Mereka terlihat mengenakan rompi tahanan di Mapolrestabes Surabaya. Wakasat Reskrim Polrestabes Surabaya, AKP Rahmad Aji Prabowo, menjelaskan motif perusakan mobil tersebut berawal dari masalah dalam kerja sama pembangunan kanopi. Kasus ini menunjukkan adanya rangkaian permasalahan yang melibatkan berbagai pihak.
Puncaknya, pada 22 Mei 2025, Polda Jawa Timur menetapkan Jan Hwa Diana sebagai tersangka atas dugaan menyembunyikan puluhan ijazah milik mantan karyawannya. Wakil Direktur Reserse Kriminal Umum (Reskrimum) Polda Jatim, AKBP Suryono, mengumumkan penetapan tersangka tersebut secara resmi dalam jumpa pers.
Analisis dan Implikasi Kasus
Kasus ini menyoroti pentingnya kepatuhan hukum bagi perusahaan, khususnya dalam hal perizinan dan pengelolaan hubungan kerja dengan karyawan. Penahanan ijazah merupakan tindakan yang tidak etis dan melanggar hak karyawan. Konflik dengan pejabat pemerintahan juga menunjukkan kompleksitas masalah yang terjadi.
Kasus ini juga menjadi pembelajaran tentang pentingnya menyelesaikan konflik secara damai dan hukum, bukan melalui tindakan yang dapat berujung pada pelanggaran hukum. Proses hukum yang sedang berlangsung diharapkan dapat memberikan keadilan bagi semua pihak yang terlibat.
Investigasi lebih lanjut diperlukan untuk mengungkap seluruh detail kasus dan memastikan keadilan dijalankan. Kasus ini juga menjadi peringatan bagi perusahaan lain untuk memperhatikan hak-hak karyawan dan mematuhi seluruh peraturan perundangan yang berlaku.
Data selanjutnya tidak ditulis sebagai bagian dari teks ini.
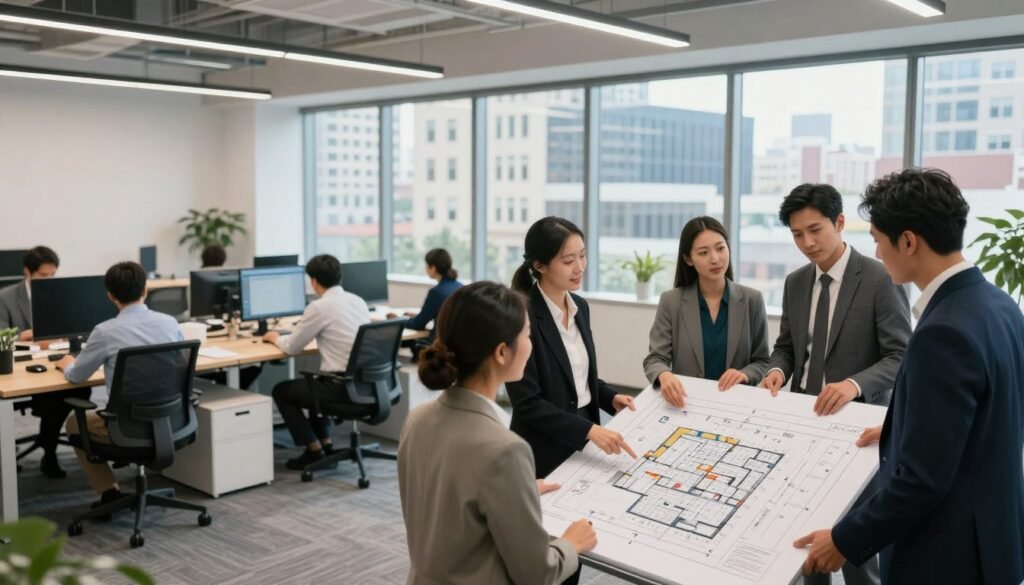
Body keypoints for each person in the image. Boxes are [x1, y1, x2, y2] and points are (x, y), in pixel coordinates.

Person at [795, 168, 1024, 585]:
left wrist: (843, 540)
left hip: (947, 557)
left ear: (908, 241)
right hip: (993, 542)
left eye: (879, 240)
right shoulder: (1000, 305)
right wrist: (900, 427)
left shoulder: (943, 332)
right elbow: (985, 421)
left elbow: (921, 481)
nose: (877, 253)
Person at [761, 184, 911, 585]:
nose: (807, 243)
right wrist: (777, 371)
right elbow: (786, 347)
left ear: (840, 222)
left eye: (815, 230)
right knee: (807, 540)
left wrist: (853, 384)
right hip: (803, 423)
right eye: (797, 234)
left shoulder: (880, 277)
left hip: (856, 430)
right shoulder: (795, 282)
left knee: (856, 549)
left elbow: (902, 356)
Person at [399, 281, 597, 585]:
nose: (531, 344)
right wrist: (572, 543)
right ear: (502, 352)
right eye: (528, 335)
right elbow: (537, 574)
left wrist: (516, 491)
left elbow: (452, 504)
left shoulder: (417, 418)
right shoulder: (505, 450)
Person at [507, 217, 638, 480]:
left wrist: (610, 398)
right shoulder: (521, 316)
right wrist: (587, 430)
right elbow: (527, 403)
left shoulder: (580, 307)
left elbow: (577, 375)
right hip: (542, 448)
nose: (579, 267)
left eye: (582, 256)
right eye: (568, 261)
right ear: (539, 265)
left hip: (584, 438)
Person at [57, 262, 184, 509]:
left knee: (74, 421)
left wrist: (66, 363)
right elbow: (177, 365)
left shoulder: (105, 331)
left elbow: (77, 377)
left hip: (125, 427)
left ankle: (109, 491)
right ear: (145, 289)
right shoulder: (169, 323)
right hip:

Perlu adanya pengawasan yang lebih ketat dari instansi terkait untuk mencegah terjadinya praktik-praktik serupa di masa depan. Kesadaran akan pentingnya etika bisnis dan kepatuhan hukum merupakan kunci untuk menciptakan lingkungan usaha yang sehat dan berkelanjutan.